This post is part of an exploratory series for a new project that will visualize data related to plants, botany, evolutionary history, and the coming of spring. Use the PlantVis tag to follow along.
As I was reading through Plant Families: A Guide for Gardeners and Botanists by Ross Bayton and Simon Maughan, I felt a need to tie all of the small facts and pieces back to a bigger picture, to be able to put them in context. There are so many fascinating things to know, but it’s hard for me to remember them if I don’t have a way of understanding how one thing relates to another. Disconnected facts are just clutter, but an organizing principle turns them into understanding. One of my favorite things about the book is that it has a very structured approach, which means that you tend to have the same basic data for each information type, which gave me a place to start playing around with the data.
My first step was to explore the relative size of plant families, as I wrote about in a previous post. Next, I started trying to understand the evolutionary sequence, and to ground that in some sense of scale. I’m not so good at imagining what 500 million years looks like, or how that number relates to anything else that I should know about. So, I started collecting all of the data points for when different plant families split off, and putting those in a spreadsheet. That helped with the relative dates (Magnolias came first, citrus is one of the most recent families to differentiate, at 15 million years ago). I still didn’t have a sense of what those numbers meant, so I also collected some dates from Wikipedia to identify evolutionary milestones for the earth.

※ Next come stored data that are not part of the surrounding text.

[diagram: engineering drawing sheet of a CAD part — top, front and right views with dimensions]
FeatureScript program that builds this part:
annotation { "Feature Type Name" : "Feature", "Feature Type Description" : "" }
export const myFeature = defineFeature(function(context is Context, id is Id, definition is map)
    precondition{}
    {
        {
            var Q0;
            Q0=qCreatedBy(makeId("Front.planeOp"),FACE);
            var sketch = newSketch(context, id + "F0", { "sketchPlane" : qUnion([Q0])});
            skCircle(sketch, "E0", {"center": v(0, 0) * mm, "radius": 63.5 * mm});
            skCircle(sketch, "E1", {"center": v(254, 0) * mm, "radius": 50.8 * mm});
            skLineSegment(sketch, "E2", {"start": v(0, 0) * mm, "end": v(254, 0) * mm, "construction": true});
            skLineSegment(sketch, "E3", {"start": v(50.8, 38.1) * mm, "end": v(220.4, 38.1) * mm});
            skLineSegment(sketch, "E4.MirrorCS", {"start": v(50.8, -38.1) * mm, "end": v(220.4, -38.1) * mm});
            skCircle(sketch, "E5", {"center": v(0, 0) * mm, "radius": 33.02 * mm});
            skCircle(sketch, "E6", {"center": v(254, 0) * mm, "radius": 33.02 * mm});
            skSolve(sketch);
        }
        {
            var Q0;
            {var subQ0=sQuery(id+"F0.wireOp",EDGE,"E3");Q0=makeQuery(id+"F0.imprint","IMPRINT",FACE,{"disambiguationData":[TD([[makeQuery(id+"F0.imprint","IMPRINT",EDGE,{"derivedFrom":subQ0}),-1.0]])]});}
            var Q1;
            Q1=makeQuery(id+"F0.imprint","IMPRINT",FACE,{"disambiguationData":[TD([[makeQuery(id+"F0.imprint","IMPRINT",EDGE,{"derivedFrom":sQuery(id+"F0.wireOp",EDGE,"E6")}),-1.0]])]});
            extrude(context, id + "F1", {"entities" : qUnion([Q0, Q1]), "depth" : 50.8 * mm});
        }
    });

Excel is not good at this kind of chart (I was sort of hacking a scatterplot to get something on the page quickly), so none of my points had labels. That made it important to have two different point types, so that I could tell at least what kind of information I was looking at. Because so many of the points were compressed into a small part of the axis, it was also helpful to designate them to different y values. The y axis doesn’t mean anything, but it helped me see which data points were my vascular plant family data, and which were related to geologic and other contextual events. And again: the point of this graph is not to be good. It’s to be quick and dirty, to give me some way of mapping my new knowledge onto something that already exists.
It helps to see that all of the plant divergence information clusters in relatively recent history. The far right blue dot is the earth forming, the second is the oceans forming, and the third is archea, which were the first lifeforms. It was pretty amazing to me to see that mapped out. I hadn’t realized how quickly life began once the rock cooled enough for water to build up on the planet’s surface. The next dot (4th from the right) is the first photosynthesis, in single-celled organisms living in the oceans. The next data point shows where geologists first detect significant evidence of atmospheric oxygen in the rock data – a reminder of how profoundly photosynthesis has changed our planet.
Zooming in on more recent history, it’s interesting to see how the red data points cluster. There were a few early evolutionary branches, but things really picked up for vascular plants around 100 million years ago. I’m not sure why this is true, but it poses some interesting questions about what else was going on around that time.
The Excel plot was useful, but I really wanted something a little bit more interactive for exploring this data. To me, that was worth the extra effort of migrating to d3. I started out with basically the same chart, but this time I did put all points on the same axis (can always change it back later).
Next, I decided to make them different colors, to help distinguish between the data sources and types.
Then I decided to keep the geologic milestones as context lines, and represent the plant data with green dots. I also added in hover and expand/zoom behaviors, so that I could start investigating relationships within the data. Tooltip styling and position is something that really should be easy but is always a pain, so I just ignored the fact that my text is an inch or so away from my mouse. Good enough for now.
Once I started getting into this level of detail, I could start to see relationships between data points, and that always leads to new questions. I didn’t get too deep into those (trying not to get too distracted here), but I was curious about the size of the different families since I’d been working on that data, so I pulled that into the y axis, too. Daisies are the biggest family in terms of number of species, and also relatively recent in the broad scheme of things.
I’m not sure that there is any real correlation to be pulled out here, but this chart is giving me another way to identify context and relationships for the data, to see if there is anything interesting while I explore. It’s also a good way to check for problems in the data: that bunch of points at x = 0 is just families for which there is no data. It’s much easier to see that here than in my spreadsheet of dates.
We’re certainly not done with this one yet, but this was enough to give me a sense of what’s in the data to work with, and to satisfy my curiosity about how all these different time points fit in. This needs a lot more work to be a useful data browser, but as a learning tool and contextual aid it gave me what I need for now. I do think it’s interesting to compare the family size and time scale data, and it’s helping me to learn about botany, but both topics are a bit outside of my initial interest in mapping out the timeline for the coming of spring. They’re sort of different axes in a similar variable space, and I’m not sure yet how (or if) they’ll fit in. It’s worth taking a quick look to see what’s in there, but my guess is that these will turn into a second project that’s fairly separate from the growing season data. This was enough to satisfy my goal of understanding the book data context, and get a sense of what’s available here, so I decided to just take some notes and just leave it here for now.